**DATA SUPPLIED**
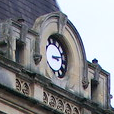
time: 3:12
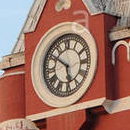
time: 5:51
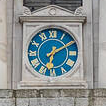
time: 6:10
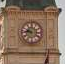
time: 9:45
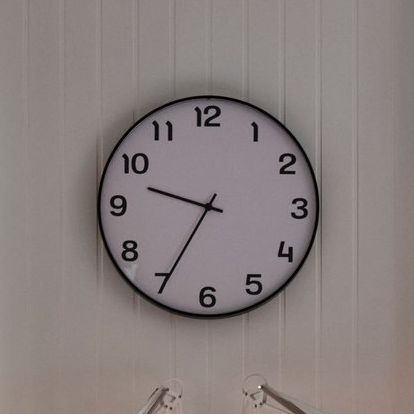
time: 9:34
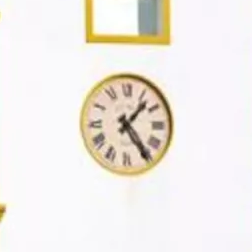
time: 1:24
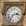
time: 2:36
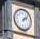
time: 2:06
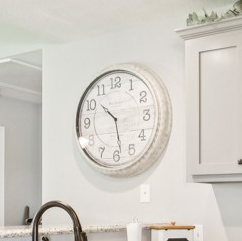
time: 10:28
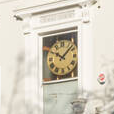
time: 10:07
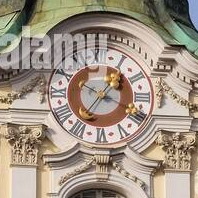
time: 1:18
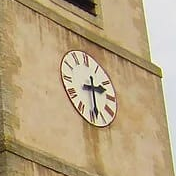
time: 2:29
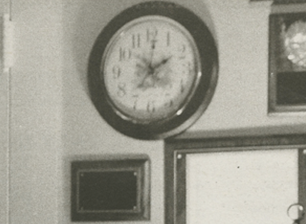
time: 2:01
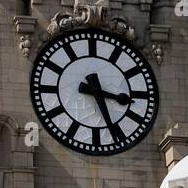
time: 3:26
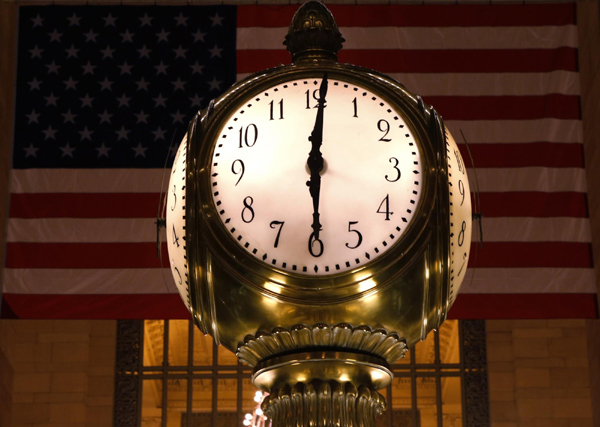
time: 6:00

**GIVEN PROBLEM**
Can you rewrite all of the rows above, swapping "time" for "reading" and keeping everything else the same? Leave the pictures out.

**ANSWER**
reading: 3:12
reading: 5:51
reading: 6:10
reading: 9:45
reading: 9:34
reading: 1:24
reading: 2:36
reading: 2:06
reading: 10:28
reading: 10:07
reading: 1:18
reading: 2:29
reading: 2:01
reading: 3:26
reading: 6:00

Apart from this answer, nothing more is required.